Instructions to follow | Within the data that follows, tally every line containing "counter". Provide only the tally.

Working data Start Marker

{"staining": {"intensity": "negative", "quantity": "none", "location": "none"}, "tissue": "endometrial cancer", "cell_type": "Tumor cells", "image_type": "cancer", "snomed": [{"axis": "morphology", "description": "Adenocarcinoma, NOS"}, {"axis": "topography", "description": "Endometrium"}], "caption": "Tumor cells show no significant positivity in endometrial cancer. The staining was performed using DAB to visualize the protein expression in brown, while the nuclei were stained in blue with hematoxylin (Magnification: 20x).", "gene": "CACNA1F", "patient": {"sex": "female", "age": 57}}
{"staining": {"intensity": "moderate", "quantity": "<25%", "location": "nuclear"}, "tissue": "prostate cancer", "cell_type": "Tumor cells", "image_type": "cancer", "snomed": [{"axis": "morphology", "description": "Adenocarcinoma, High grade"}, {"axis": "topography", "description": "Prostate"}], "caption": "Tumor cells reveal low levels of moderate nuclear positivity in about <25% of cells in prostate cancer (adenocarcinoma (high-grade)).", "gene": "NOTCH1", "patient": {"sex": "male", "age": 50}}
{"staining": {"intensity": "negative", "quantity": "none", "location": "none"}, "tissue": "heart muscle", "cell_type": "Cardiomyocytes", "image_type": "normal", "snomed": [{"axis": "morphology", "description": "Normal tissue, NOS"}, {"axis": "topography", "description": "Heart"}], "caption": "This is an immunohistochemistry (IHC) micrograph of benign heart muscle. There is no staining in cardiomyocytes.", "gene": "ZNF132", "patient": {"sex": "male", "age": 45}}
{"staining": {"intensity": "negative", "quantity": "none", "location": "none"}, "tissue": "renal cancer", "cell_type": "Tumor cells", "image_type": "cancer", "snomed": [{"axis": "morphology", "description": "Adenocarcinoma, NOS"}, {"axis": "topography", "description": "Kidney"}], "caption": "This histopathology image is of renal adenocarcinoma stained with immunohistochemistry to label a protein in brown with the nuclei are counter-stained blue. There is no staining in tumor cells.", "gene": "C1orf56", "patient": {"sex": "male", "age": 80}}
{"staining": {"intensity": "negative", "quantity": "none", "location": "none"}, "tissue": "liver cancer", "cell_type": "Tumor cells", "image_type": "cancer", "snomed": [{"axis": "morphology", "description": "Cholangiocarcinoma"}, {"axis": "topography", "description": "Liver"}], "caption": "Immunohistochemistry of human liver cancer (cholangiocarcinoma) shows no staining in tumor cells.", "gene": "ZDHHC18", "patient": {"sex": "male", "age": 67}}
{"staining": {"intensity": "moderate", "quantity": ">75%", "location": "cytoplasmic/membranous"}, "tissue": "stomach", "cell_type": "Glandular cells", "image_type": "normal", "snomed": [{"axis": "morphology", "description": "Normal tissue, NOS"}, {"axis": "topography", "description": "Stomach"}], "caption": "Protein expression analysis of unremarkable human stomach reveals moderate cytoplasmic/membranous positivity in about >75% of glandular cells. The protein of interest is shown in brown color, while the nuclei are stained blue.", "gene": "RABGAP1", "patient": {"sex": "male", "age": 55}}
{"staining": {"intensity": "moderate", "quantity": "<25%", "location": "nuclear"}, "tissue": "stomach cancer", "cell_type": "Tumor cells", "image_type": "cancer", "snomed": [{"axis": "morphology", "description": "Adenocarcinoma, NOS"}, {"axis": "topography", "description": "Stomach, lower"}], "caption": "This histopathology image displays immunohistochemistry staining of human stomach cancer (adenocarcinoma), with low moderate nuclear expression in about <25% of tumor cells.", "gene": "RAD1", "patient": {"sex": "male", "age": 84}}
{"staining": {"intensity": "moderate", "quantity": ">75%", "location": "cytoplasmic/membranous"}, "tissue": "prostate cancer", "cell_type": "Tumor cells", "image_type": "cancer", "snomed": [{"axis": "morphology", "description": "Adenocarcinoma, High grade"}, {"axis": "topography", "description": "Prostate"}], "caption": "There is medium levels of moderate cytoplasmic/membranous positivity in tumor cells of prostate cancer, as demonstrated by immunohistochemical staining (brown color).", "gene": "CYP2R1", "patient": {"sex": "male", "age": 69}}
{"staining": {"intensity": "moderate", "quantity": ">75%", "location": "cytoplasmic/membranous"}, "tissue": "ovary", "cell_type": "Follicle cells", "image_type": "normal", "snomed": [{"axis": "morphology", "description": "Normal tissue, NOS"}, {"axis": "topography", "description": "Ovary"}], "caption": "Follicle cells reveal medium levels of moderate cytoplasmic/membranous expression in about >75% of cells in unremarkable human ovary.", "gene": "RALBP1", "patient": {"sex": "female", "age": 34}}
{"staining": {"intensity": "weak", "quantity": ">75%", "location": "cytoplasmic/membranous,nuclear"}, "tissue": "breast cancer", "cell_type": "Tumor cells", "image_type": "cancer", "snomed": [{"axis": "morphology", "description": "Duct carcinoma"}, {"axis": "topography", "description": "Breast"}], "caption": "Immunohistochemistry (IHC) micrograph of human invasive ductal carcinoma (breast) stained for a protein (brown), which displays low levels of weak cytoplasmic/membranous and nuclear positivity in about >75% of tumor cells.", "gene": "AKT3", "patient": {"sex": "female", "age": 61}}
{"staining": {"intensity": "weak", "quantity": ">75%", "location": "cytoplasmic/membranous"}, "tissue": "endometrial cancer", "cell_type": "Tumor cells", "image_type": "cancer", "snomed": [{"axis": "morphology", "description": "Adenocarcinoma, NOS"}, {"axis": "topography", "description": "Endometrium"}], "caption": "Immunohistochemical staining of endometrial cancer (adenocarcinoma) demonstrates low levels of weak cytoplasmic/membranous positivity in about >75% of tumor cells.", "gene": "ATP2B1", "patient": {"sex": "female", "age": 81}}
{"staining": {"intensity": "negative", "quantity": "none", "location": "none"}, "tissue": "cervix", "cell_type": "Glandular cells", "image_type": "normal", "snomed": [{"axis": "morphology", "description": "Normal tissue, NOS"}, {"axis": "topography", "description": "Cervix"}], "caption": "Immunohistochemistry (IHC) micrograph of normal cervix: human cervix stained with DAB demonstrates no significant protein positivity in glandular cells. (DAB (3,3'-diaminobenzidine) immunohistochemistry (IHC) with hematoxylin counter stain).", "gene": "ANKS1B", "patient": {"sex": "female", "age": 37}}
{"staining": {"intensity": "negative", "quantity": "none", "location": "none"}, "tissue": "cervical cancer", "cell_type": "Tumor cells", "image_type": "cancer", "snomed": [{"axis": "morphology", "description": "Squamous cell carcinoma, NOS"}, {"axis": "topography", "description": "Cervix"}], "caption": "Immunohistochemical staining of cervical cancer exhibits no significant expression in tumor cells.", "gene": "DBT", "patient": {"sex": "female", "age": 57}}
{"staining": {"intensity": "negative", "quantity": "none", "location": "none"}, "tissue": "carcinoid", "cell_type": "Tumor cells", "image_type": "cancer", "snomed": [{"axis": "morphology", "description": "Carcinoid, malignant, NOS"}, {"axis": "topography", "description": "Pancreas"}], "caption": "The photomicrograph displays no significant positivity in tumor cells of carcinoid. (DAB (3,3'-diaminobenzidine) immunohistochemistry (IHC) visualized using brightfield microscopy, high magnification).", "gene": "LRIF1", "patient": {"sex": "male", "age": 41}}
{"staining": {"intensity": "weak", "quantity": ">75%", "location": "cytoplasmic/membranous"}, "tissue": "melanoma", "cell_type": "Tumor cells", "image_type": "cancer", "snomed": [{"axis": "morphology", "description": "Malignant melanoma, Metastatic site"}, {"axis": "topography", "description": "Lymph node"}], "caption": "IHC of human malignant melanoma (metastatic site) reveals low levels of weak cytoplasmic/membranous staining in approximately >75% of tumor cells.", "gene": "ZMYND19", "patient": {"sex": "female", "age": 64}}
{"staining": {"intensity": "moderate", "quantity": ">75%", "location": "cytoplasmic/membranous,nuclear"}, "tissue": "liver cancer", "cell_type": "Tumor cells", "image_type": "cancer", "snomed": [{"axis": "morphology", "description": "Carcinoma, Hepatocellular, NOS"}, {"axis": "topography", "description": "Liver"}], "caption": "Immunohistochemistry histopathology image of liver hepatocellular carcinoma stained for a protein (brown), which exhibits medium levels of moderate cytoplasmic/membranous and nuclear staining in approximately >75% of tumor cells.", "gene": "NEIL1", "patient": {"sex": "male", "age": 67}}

Working data End Marker

Solution | 2